● 課題の指示: 下に示す撮影現場のコーディネーターをめぐる対談の読解文を、最後の発言の後から書き継いでください。

奥田:女性がけっこう多いですよね。手が挙がっているのは、比較的女性じゃないですか? でもみなさん、うっすらと聞いたこともない?
本多:ない(笑)。
奥田:(笑)。
本多:(聞いたことも)ないし、さっきの説明もよくわかっていないですね。
奥田:どういうことをするか、もう少し詳しく(お願いします)。
本多:銭湯とかヌードのシーンで活躍される方ということですよね?
西山:そうですね。どこまでもコーディネーターなので、私がジャッジする立場ではないんですよ。「これはやっちゃいけないですよ」「これをやってください」という立場ではなくて、台本をもらって、台本の中で「AとBがキスをする」って書いてあると、「どういうキスなの?」とか。
西山:たぶん今までは、「役者さんたち、どうぞここでキスしてください」という感じだったと思うのですが、「事前に確認した上で、俳優がOKかどうか、ちゃんと同意を取ってから撮影しましょうね」という動きが、今は日本でも起きています。

● 提供データ:
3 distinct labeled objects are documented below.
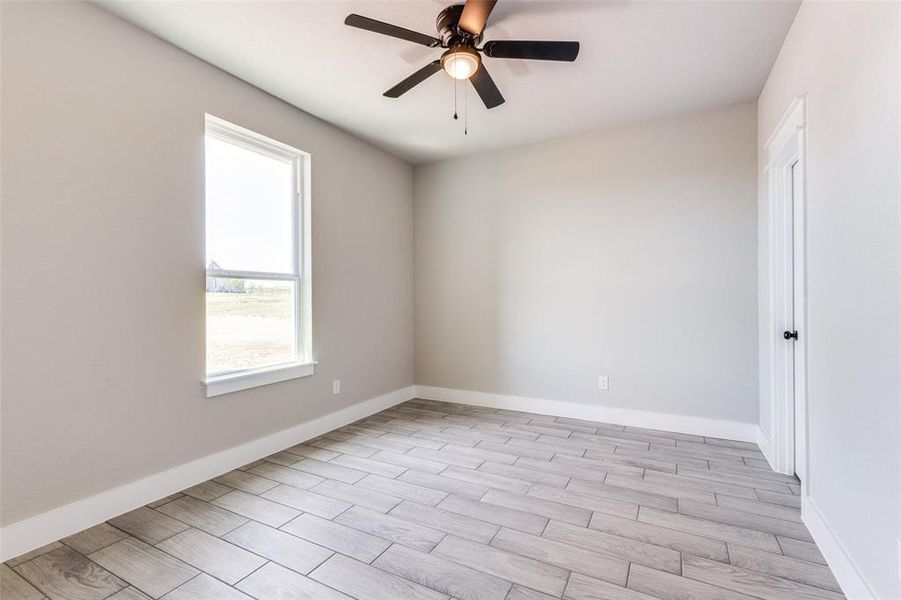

● 回答:
例えば、私がインティマシー・コーディネーターになった2020年から2024年の4年間で、50作品以上に携わっているんですね。それくらいスタンダードになっている仕事ではあるなと感じます。
奥田:まさに3~4年前ですが、オンラインで「インティマシー・コーディネーターという仕事で、日本で生きていけるでしょうか? 存在できるでしょうか?」という相談があって。
「生きていけるかどうかは別として、必要は必要なので、そのまま行ってほしい」みたいなことを言いました(笑)。(だから)やっとこんな時代が来たなぁと思います。
西山:今は日本だと、「そういう性描写があるならインティマシー・コーディネーターを入れましょう」という動きがある。
私は今年(2024年)ベルリンの国際カンファレンスに行ったのですが、やっぱり日本は作品数が多いこともあって、4年間で50作品というのは他の国よりもけっこう出ています。みんなに驚かれる数なのですが、それくらいデフォルトになってきたなと感じますね。
奥田:今は日本にたった2名ということですよね。
西山:今年くらいからちょっと増えているんじゃないかなという気はしますが、まだ数人ですね。
奥田:世界ではどれくらいか、数字は公表されているのですか?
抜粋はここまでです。